Imagine um relógio tão preciso que, se tivesse começado a contar o tempo no início do universo, hoje ainda estaria certo. Parece ficção científica, mas é a mais recente proeza de uma equipa de investigadores do Instituto Nacional de Padrões e Tecnologia (NIST) dos EUA. O seu novo relógio atómico ótico é oficialmente o mais exato e estável alguma vez construído.
A precisão deste relógio é difícil de imaginar. A sua incerteza de frequência fracionária é de apenas 5.5×10−19. Na prática, isto significa que seria necessário mais tempo do que a idade do universo para que o relógio se adiantasse ou atrasasse um único segundo. Para além disso, é 2,6 vezes mais estável do que qualquer outro relógio de iões, um feito que é o culminar de duas décadas de trabalho e melhorias contínuas.
O segredo está num ião de alumínio e num parceiro de magnésio
O coração deste dispositivo revolucionário é um único ião de alumínio (²⁷Al⁺), aprisionado e observado através de uma técnica chamada espectroscopia de lógica quântica. O alumínio é excecional para marcar o tempo porque os seus "tiques" são incrivelmente constantes e pouco afetados por variações de temperatura ou campos magnéticos. O problema? É muito difícil de controlar com lasers.
É aqui que entra o seu parceiro, um ião de magnésio (²⁵Mg⁺). Preso ao seu lado, o magnésio, que é muito mais fácil de manipular, tem duas funções cruciais: arrefece simpaticamente o ião de alumínio para o manter estável e permite que os cientistas leiam o seu estado de forma indireta, resolvendo o principal desafio técnico.
Vinte anos de melhorias para atingir a perfeição
Para alcançar este novo recorde, detalhado num estudo publicado na Physical Review Letters, a equipa do NIST redesenhou quase todos os componentes críticos. A câmara de vácuo, por exemplo, foi reconstruída em titânio, o que reduziu 150 vezes a presença de gás hidrogénio residual e permitiu que o relógio funcionasse durante dias a fio sem interrupções.
A "armadilha" que segura os iões foi também redesenhada para diminuir micromovimentos indesejados que podem comprometer a medição do tempo. Uma das melhorias mais significativas veio da estabilidade do laser, transferida através de uma fibra ótica de 3,6 km a partir de uma cavidade criogénica de silício. Graças a estas inovações, o relógio consegue atingir uma precisão de 19 casas decimais em cerca de 36 horas, um processo que antes demorava três semanas.

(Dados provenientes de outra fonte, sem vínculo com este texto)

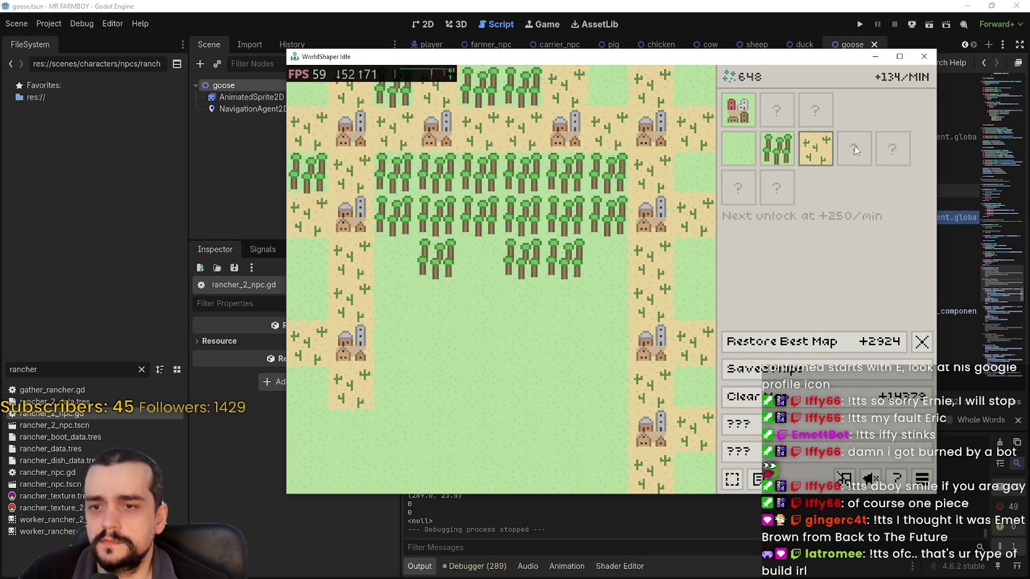
pyautogui.moveTo(745, 116)
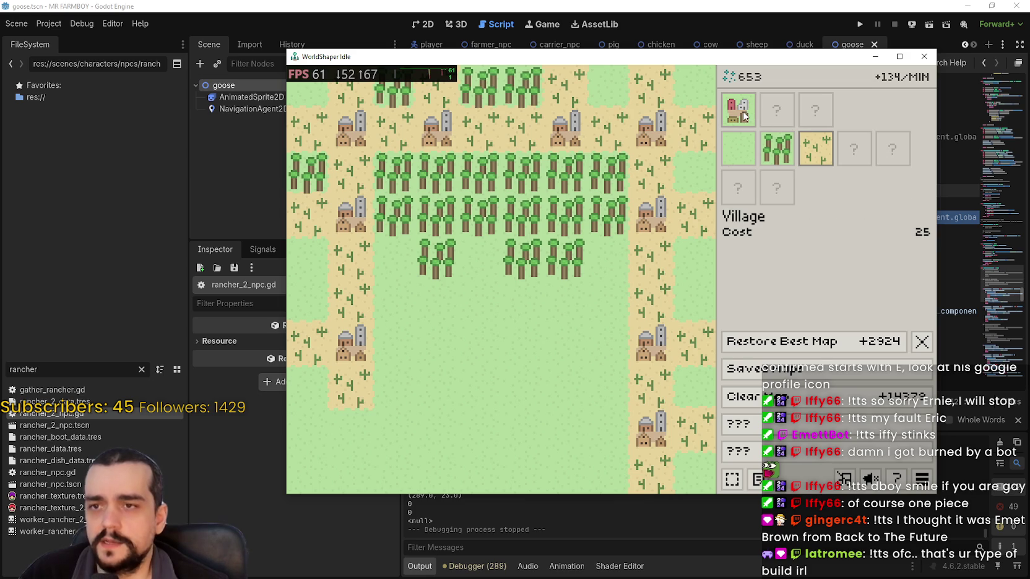
pyautogui.click(513, 219)
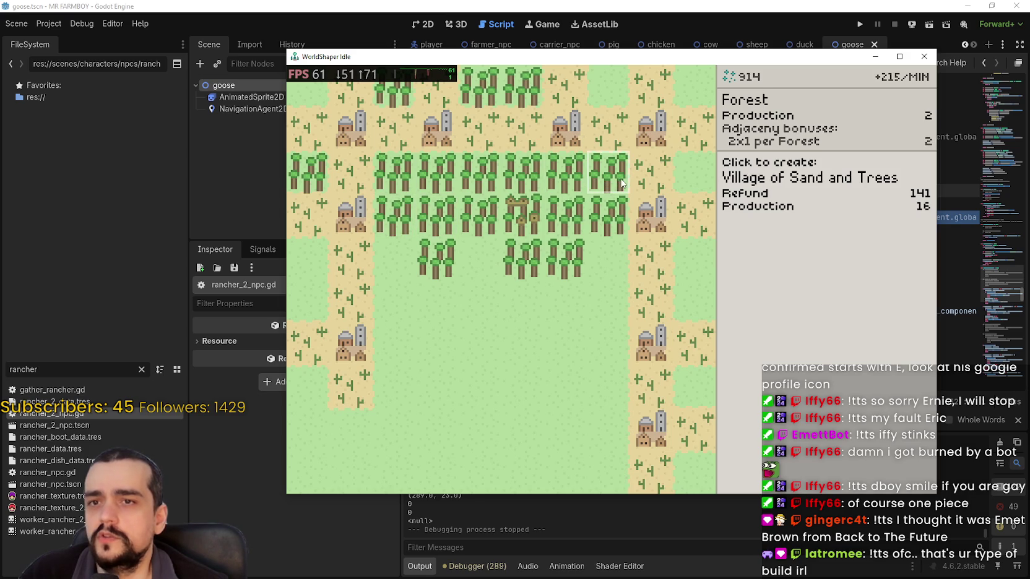
# Turn three forest tiles into villages, including a Treetop Village and a Village of Sand and Trees.
pyautogui.click(423, 219)
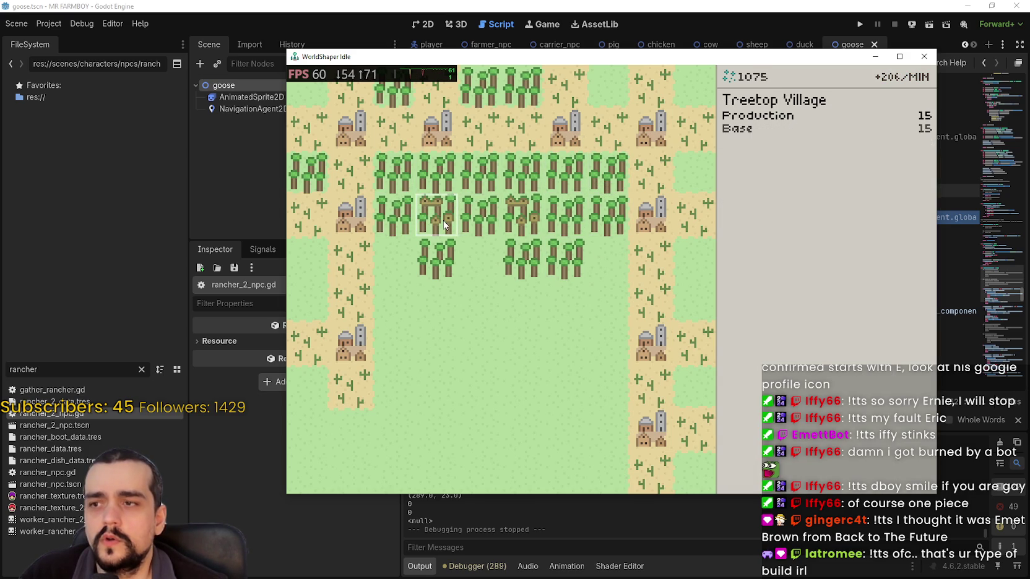
pyautogui.click(610, 185)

Para que serve um relógio tão preciso?
Um dispositivo com esta exatidão abre portas a avanços notáveis em várias áreas da ciência. A aplicação mais imediata é a possibilidade de redefinir o segundo, a unidade base do tempo no Sistema Internacional, com uma precisão muito maior.

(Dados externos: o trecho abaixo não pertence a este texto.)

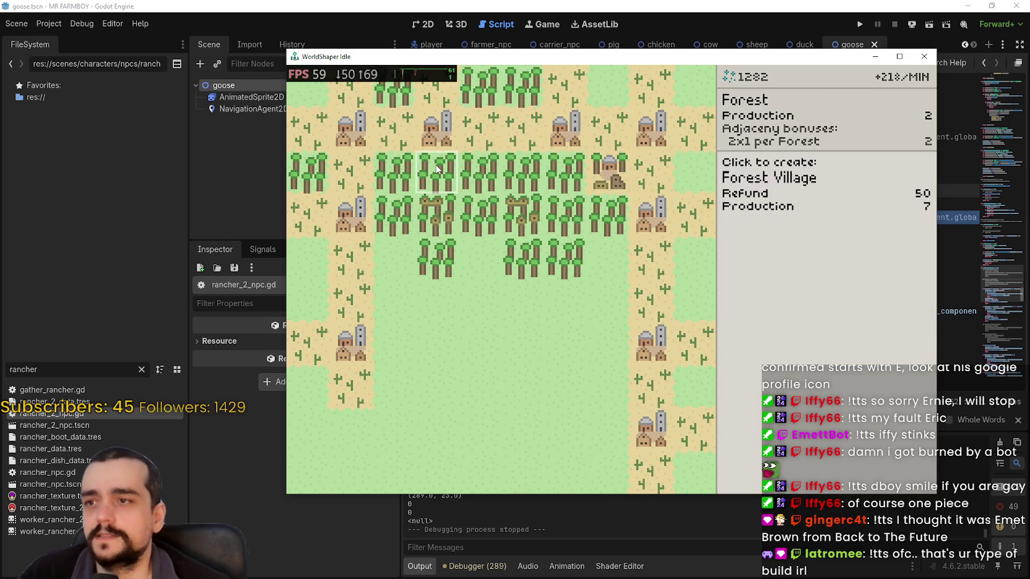
pyautogui.click(395, 181)
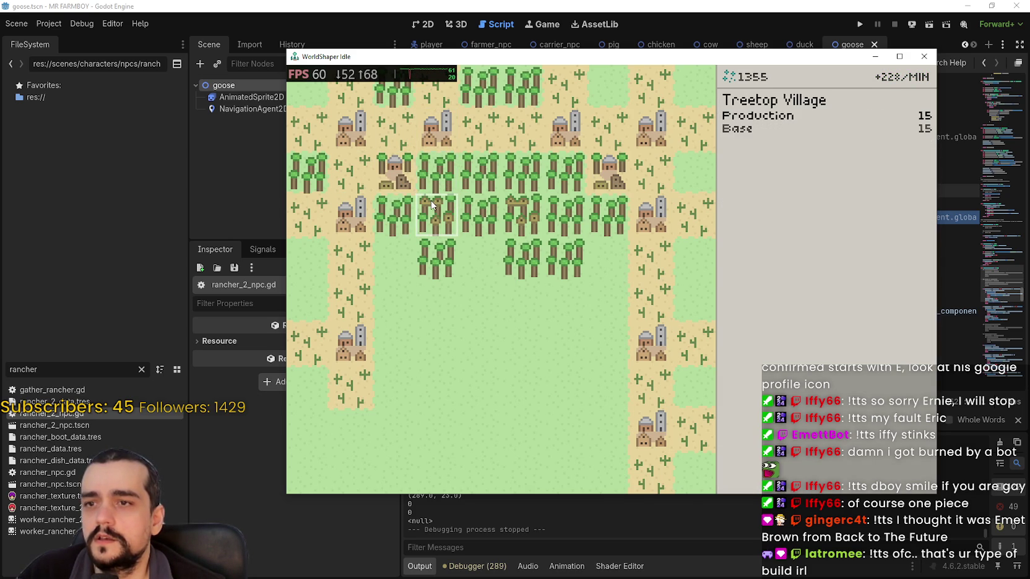
# Switch to Forest and revert the trial central Treetop Villages back to forest.
pyautogui.click(773, 156)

Além disso, relógios tão sensíveis podem ser usados para detetar minúsculas variações no campo gravitacional da Terra, com aplicações em geociências, como o estudo do nível do mar ou a deteção de atividade vulcânica. Abrem também um novo campo de testes para a física fundamental, permitindo verificar se as constantes da natureza, como a velocidade da luz, são verdadeiramente constantes ao longo do tempo. Como refere a estudante Willa Arthur-Dworschack, a equipa está agora "pronta para explorar novas arquiteturas, como aumentar o número de iões e até entrelaçá-los, melhorando ainda mais as nossas capacidades de medição".